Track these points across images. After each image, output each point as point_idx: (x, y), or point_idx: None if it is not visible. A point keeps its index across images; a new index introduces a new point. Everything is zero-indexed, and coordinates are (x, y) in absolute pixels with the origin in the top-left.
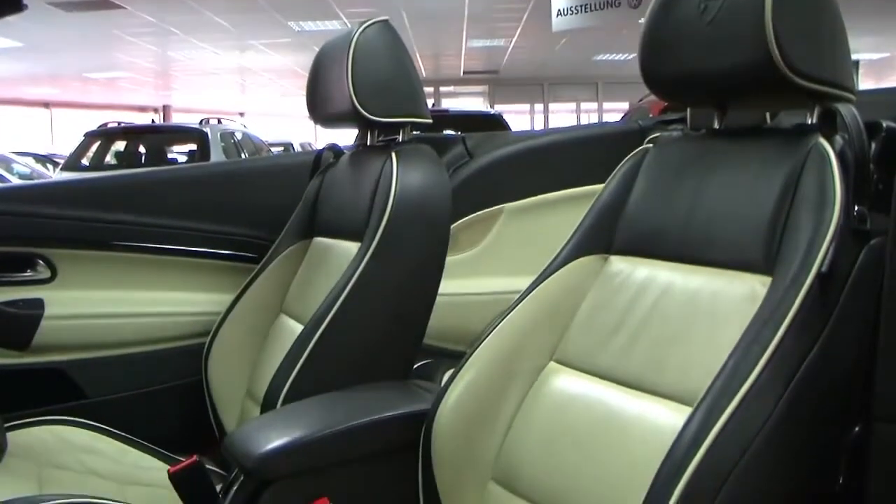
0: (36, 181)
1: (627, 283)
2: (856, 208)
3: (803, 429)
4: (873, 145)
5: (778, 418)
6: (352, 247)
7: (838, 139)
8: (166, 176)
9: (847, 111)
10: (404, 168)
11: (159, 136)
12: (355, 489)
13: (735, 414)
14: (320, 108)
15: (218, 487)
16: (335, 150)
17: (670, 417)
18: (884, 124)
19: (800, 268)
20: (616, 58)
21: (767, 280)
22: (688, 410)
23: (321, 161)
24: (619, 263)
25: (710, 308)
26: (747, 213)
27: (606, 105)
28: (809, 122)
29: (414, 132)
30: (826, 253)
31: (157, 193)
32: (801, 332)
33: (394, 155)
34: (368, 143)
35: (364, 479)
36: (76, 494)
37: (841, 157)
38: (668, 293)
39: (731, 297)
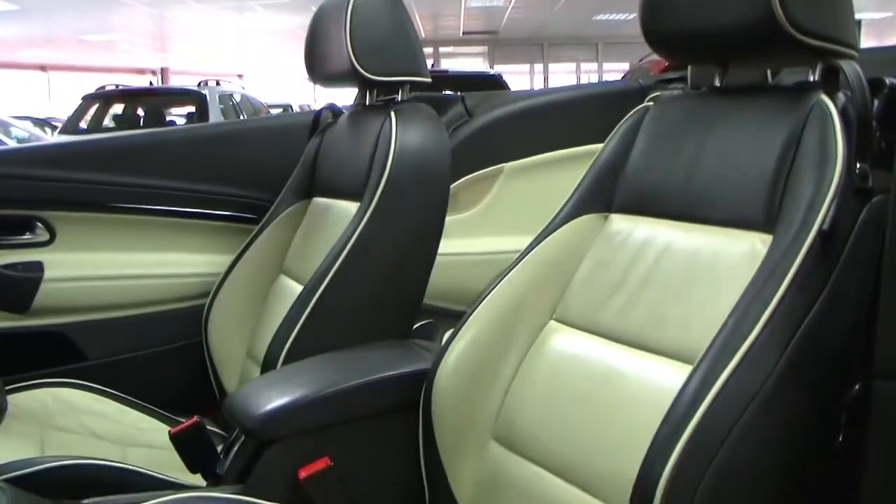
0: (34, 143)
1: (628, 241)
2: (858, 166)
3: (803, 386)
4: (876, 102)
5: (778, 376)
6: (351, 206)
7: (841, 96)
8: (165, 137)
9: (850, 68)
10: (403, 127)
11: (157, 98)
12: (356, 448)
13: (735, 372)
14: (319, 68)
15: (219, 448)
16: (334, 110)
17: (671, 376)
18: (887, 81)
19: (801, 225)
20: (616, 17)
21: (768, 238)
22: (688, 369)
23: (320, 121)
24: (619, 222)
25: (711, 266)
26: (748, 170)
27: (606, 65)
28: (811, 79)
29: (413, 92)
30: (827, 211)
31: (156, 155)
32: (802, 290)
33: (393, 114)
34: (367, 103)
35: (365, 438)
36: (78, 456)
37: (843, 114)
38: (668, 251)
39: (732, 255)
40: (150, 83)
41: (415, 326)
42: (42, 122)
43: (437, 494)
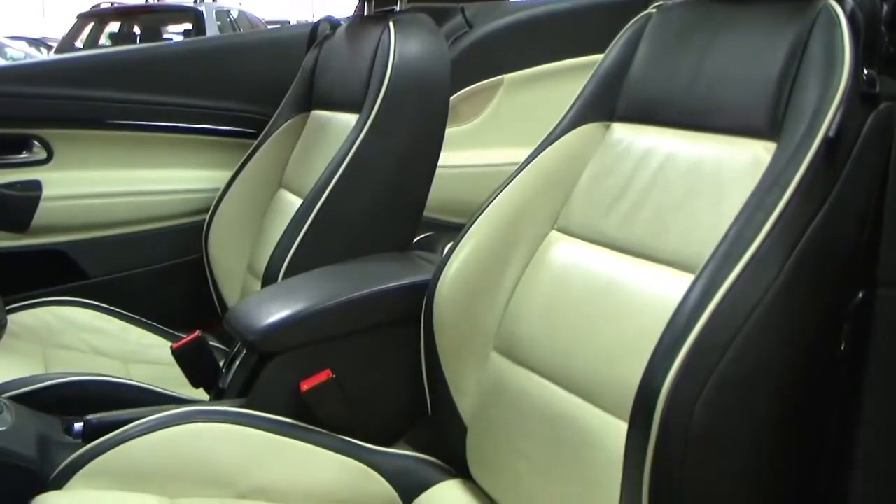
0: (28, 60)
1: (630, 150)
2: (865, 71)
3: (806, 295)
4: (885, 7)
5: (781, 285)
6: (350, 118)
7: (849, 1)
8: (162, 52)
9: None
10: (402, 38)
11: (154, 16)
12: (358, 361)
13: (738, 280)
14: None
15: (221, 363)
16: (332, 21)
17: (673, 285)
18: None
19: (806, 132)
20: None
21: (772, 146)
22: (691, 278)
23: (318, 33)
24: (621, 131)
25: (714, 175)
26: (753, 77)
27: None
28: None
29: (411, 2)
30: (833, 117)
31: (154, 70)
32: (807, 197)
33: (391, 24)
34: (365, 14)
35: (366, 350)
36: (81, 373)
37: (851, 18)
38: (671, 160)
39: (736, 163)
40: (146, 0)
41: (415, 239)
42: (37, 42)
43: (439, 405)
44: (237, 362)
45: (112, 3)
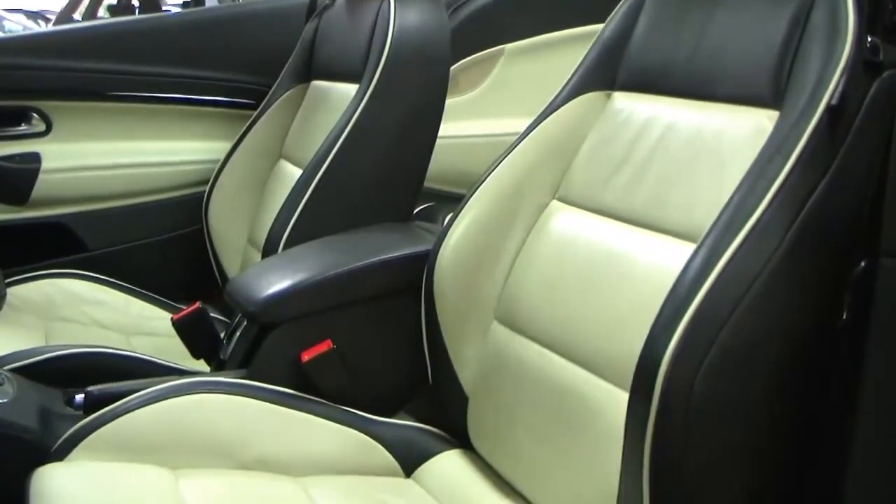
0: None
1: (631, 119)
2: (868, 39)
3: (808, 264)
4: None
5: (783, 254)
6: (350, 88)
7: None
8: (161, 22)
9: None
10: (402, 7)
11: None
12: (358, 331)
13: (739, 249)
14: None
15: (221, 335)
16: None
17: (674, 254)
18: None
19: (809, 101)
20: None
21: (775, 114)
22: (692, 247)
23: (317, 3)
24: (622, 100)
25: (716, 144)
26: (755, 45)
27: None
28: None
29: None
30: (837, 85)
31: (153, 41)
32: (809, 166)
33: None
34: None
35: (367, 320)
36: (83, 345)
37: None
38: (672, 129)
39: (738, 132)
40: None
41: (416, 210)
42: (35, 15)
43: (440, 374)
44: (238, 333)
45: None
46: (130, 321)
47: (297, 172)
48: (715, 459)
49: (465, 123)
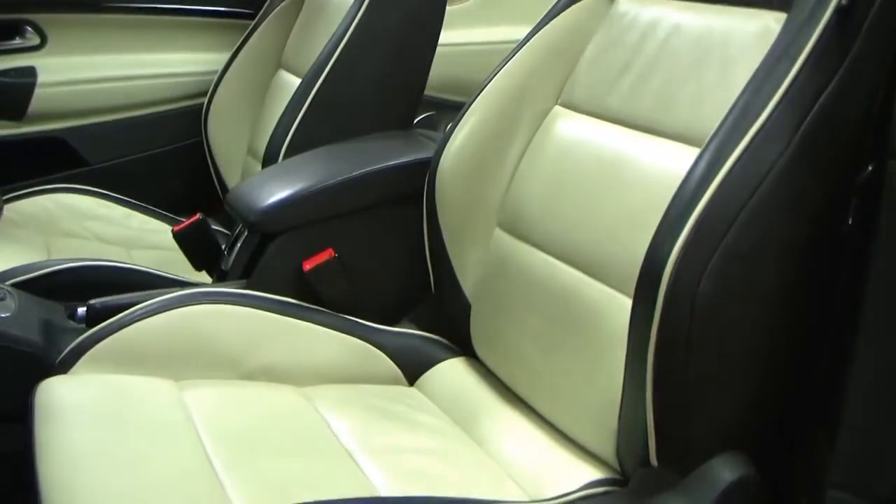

▶ [Exercise details] Start at the first line and set down all of the data exactly, passing over the pictures.

▶ [Solution to the exercise]
Track these points across images. After each image, output each point as point_idx: (x, y), or point_idx: None if it is not visible. A point keeps its index across images; a new index introduces a new point. Everything is zero-indexed, and coordinates are (x, y) in absolute pixels with the origin in the top-left.
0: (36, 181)
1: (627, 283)
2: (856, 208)
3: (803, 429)
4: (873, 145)
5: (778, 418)
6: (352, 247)
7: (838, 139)
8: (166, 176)
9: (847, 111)
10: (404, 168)
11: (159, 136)
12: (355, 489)
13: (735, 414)
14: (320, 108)
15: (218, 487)
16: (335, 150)
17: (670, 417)
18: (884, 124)
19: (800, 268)
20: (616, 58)
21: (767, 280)
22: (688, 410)
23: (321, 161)
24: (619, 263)
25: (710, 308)
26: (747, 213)
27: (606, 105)
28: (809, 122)
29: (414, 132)
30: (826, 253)
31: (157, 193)
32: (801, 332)
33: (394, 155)
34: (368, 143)
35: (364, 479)
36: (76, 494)
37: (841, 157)
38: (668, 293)
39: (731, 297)
0: (34, 143)
1: (628, 241)
2: (858, 166)
3: (803, 386)
4: (876, 102)
5: (778, 376)
6: (351, 206)
7: (841, 96)
8: (165, 137)
9: (850, 68)
10: (403, 127)
11: (157, 98)
12: (356, 448)
13: (735, 372)
14: (319, 68)
15: (219, 448)
16: (334, 110)
17: (671, 376)
18: (887, 81)
19: (801, 225)
20: (616, 17)
21: (768, 238)
22: (688, 369)
23: (320, 121)
24: (619, 222)
25: (711, 266)
26: (748, 170)
27: (606, 65)
28: (811, 79)
29: (413, 92)
30: (827, 211)
31: (156, 155)
32: (802, 290)
33: (393, 114)
34: (367, 103)
35: (365, 438)
36: (78, 456)
37: (843, 114)
38: (668, 251)
39: (732, 255)
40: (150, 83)
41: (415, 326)
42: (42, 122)
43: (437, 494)
0: (28, 60)
1: (630, 150)
2: (865, 71)
3: (806, 295)
4: (885, 7)
5: (781, 285)
6: (350, 118)
7: (849, 1)
8: (162, 52)
9: None
10: (402, 38)
11: (154, 16)
12: (358, 361)
13: (738, 280)
14: None
15: (221, 363)
16: (332, 21)
17: (673, 285)
18: None
19: (806, 132)
20: None
21: (772, 146)
22: (691, 278)
23: (318, 33)
24: (621, 131)
25: (714, 175)
26: (753, 77)
27: None
28: None
29: (411, 2)
30: (833, 117)
31: (154, 70)
32: (807, 197)
33: (391, 24)
34: (365, 14)
35: (366, 350)
36: (81, 373)
37: (851, 18)
38: (671, 160)
39: (736, 163)
40: (146, 0)
41: (415, 239)
42: (37, 42)
43: (439, 405)
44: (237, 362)
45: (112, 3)
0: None
1: (631, 119)
2: (868, 39)
3: (808, 264)
4: None
5: (783, 254)
6: (350, 88)
7: None
8: (161, 22)
9: None
10: (402, 7)
11: None
12: (358, 331)
13: (739, 249)
14: None
15: (221, 335)
16: None
17: (674, 254)
18: None
19: (809, 101)
20: None
21: (775, 114)
22: (692, 247)
23: (317, 3)
24: (622, 100)
25: (716, 144)
26: (755, 45)
27: None
28: None
29: None
30: (837, 85)
31: (153, 41)
32: (809, 166)
33: None
34: None
35: (367, 320)
36: (83, 345)
37: None
38: (672, 129)
39: (738, 132)
40: None
41: (416, 210)
42: (35, 15)
43: (440, 374)
44: (238, 333)
45: None
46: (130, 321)
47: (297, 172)
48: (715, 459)
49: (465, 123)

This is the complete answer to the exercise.